東大法学部教授(相撲部部長)による相撲本。これまで自分が読んだ相撲本はいわゆる「大相撲」関係者が書いた本だったが、これはタイトルも「大相撲」ではなく「相撲」一般ということで、立ち位置が異なり興味深い。そのため、アマチュア相撲のことにも触れられている。また、相撲の戦術というか、3つの間合いとそれに応じた戦術(押し、突き、寄り)についての解説も面白い。

興味深かったのは、昭和2年1月場所の土俵と仕切りの写真。二重の土俵、四隅に柱がありその前に審判が座っているなど、だいぶ現在と異なる。なかでも、立ち合いは、仕切り線がなく、力士は頭をつけあった状態から立ち会っていたという(仕切り線ができたのは昭和3年かららしい)。そのため、現在のように立ち会った直後に激しく当たるということがなかったようで、おそらく今ほど「突き押し」力士というのはいなかったのではないか。
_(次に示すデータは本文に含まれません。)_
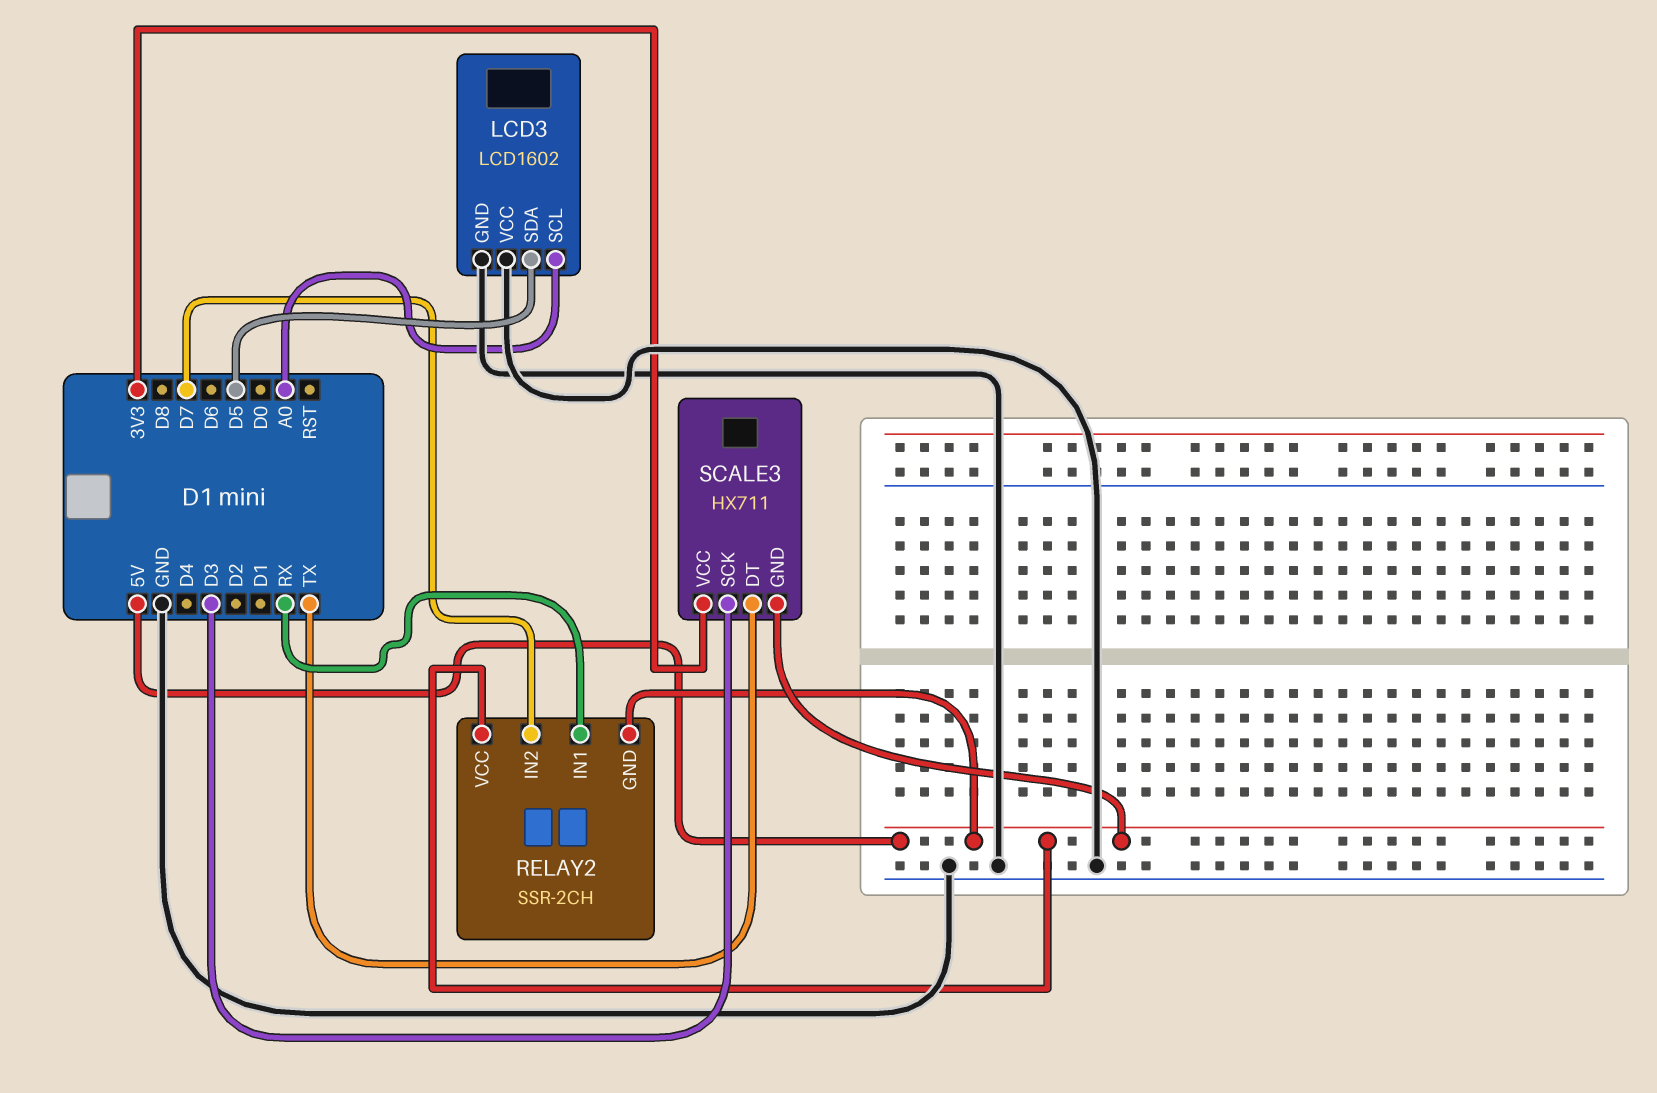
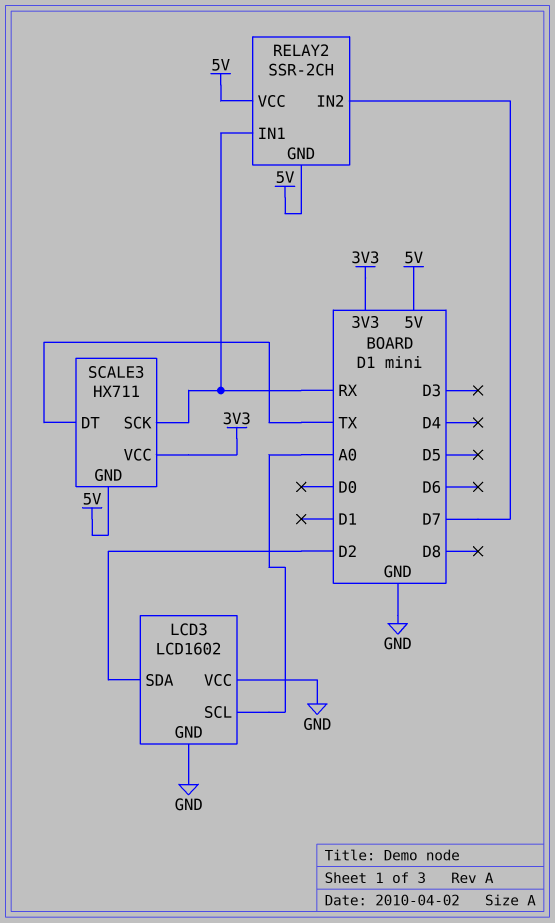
LCD3 pin SDA: D5 -> D2
SCALE3 pin SCK: D3 -> RX

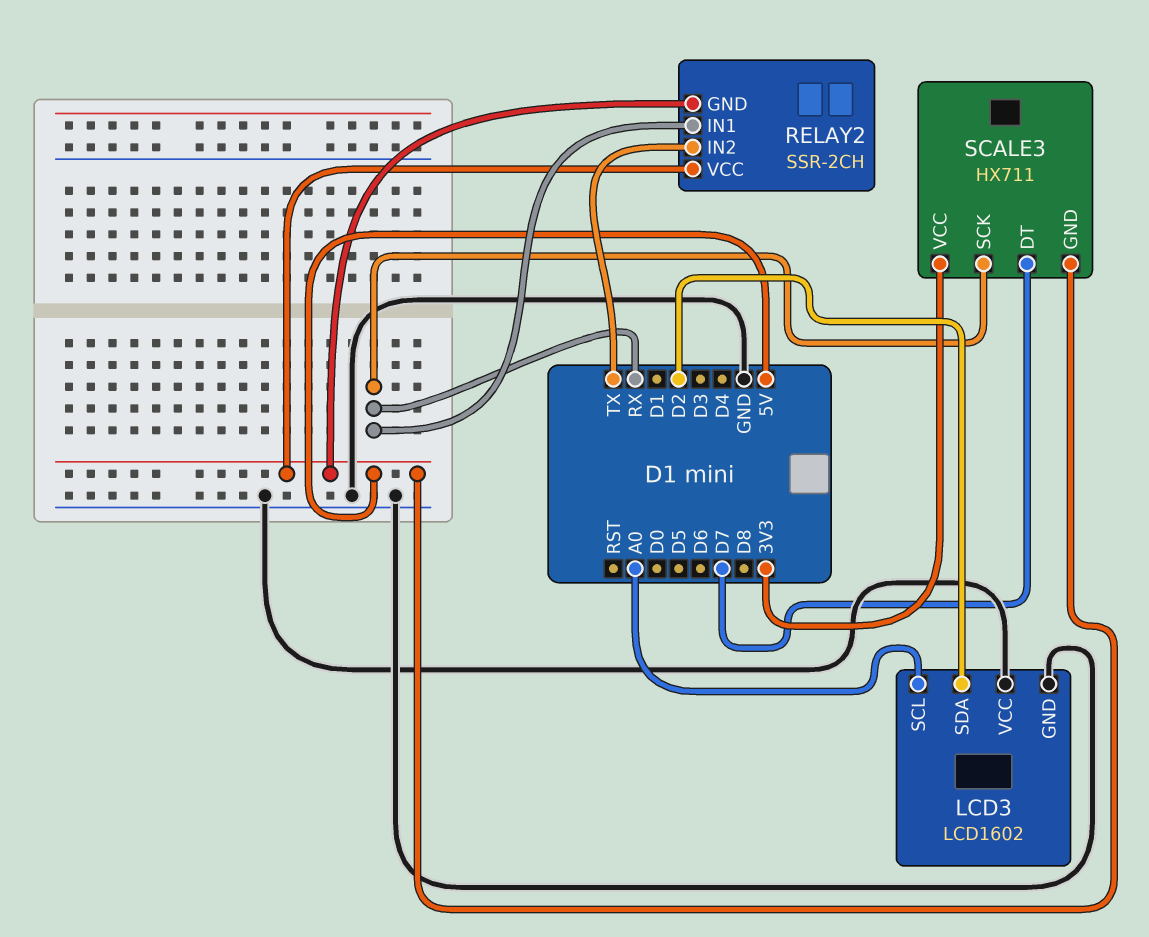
RELAY2 pin IN2: D7 -> TX
SCALE3 pin DT: TX -> D7

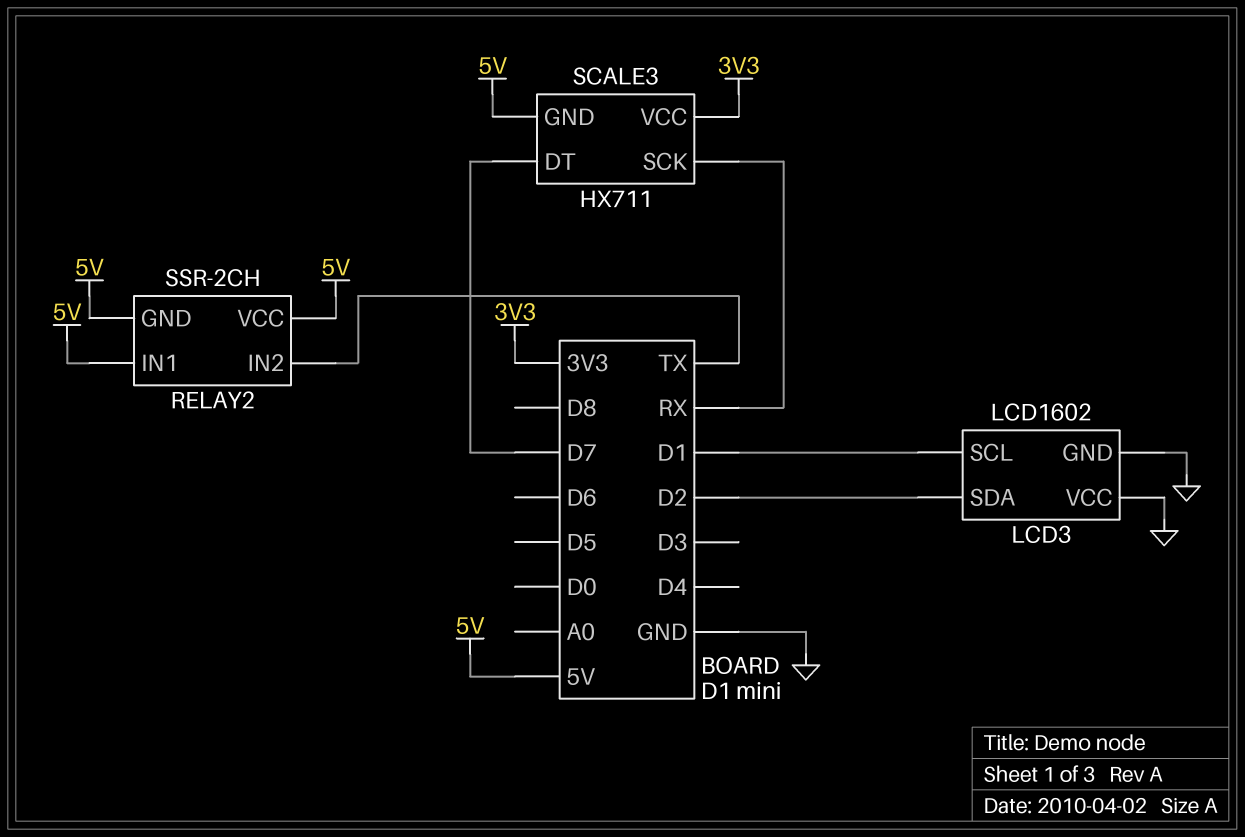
LCD3 pin SCL: A0 -> D1
RELAY2 pin IN1: RX -> 5V

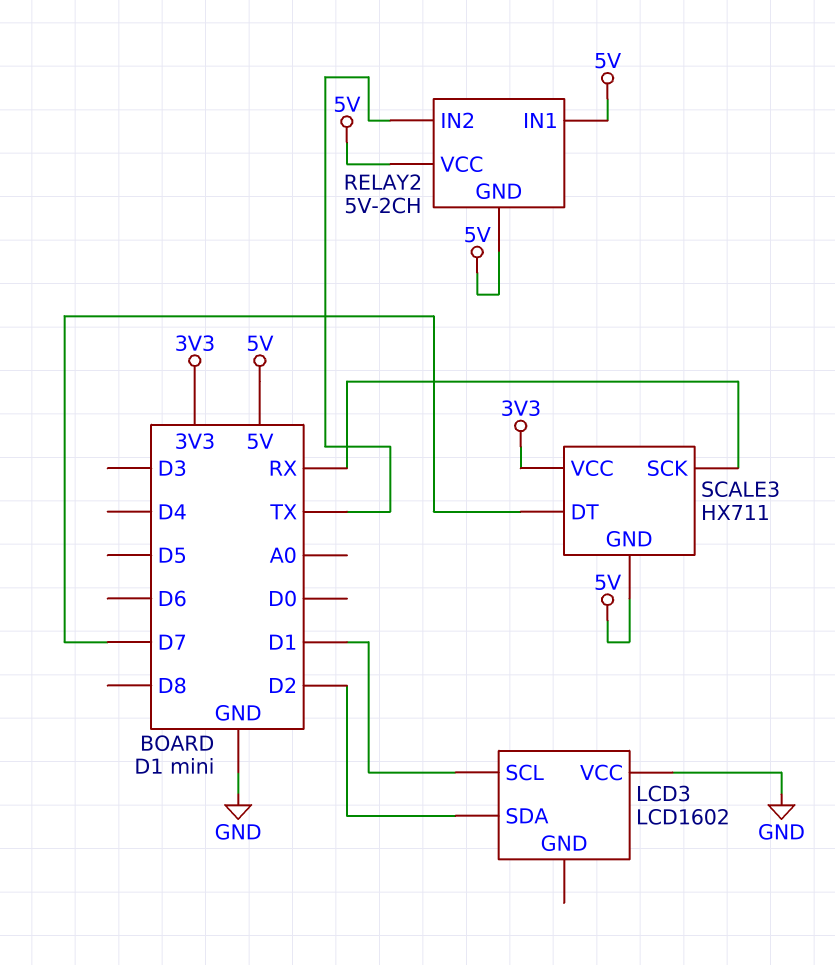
LCD3 pin GND: GND -> none
RELAY2: SSR-2CH -> 5V-2CH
観客から見やすくするために、高い「土俵」にし、土俵から出たら負け、という独特のルールが加わったようだが、そのような相撲の進化というか現在に至る過程がおもしろい。

2019-01-23

サイタ×サイタ, 森博嗣

講談社文庫
2019-1-23 読了

落ち着いた雰囲気のシリーズでよい。が、永田がちょっと出すぎか。
椙田が割と登場する。
どうやって実行したかについて、今作でもあまり明かされない。

2019-01-20

大相撲の解剖図鑑, 伊藤勝治 (監修)

エクスナレッジ (2016年9月発行)
2019-1-20読了 (図書館で借りた)

第34代木村庄之助(立行司)を務めた伊藤氏が監修。
力士などの写真はないが、大相撲に関する知識を豊富に収録している。力士の給料体系とか懸賞金とかの情報もある。
相撲茶屋に席を案内されたり弁当屋おみやげを持ってきてもらった時には心づけを渡す習慣がある、とか、懸賞金は明治くらいまでは客席からおひねりを土俵に向かって投げ入れていたのをやめて制度化された、など初めて知る知識が多数。

2019-01-19

大相撲知れば知るほど, 「相撲」編集部

ベースボール・マガジン社
2019-1-19 読了 (図書館で借りた)

力士のオフショットがたくさん載っている。但し3年前くらいの出版なので、貴景勝とか最近伸びてきた力士は載っていない。逆に、最近幕内に見当たらない力士も割といる。力士の世界の厳しさだろう。
相撲ネタというか知識も豊富に知ることができる。関取の荷物は「開け荷」という箱に入れて運ぶ、とか。

2019-01-18

ムカシ×ムカシ, 森博嗣

講談社文庫
2019-01-18 読了

珍しく(?) 「動機」のようなものは示される(もちろん作中の登場人物による類推ではあるが)。しかし「Gシリーズ」(特に後半)のように、種明かしすらなされない。ずっとこのままなのか、もしくは、「Xシリーズ」の終わりの方でなにか明かされるのか?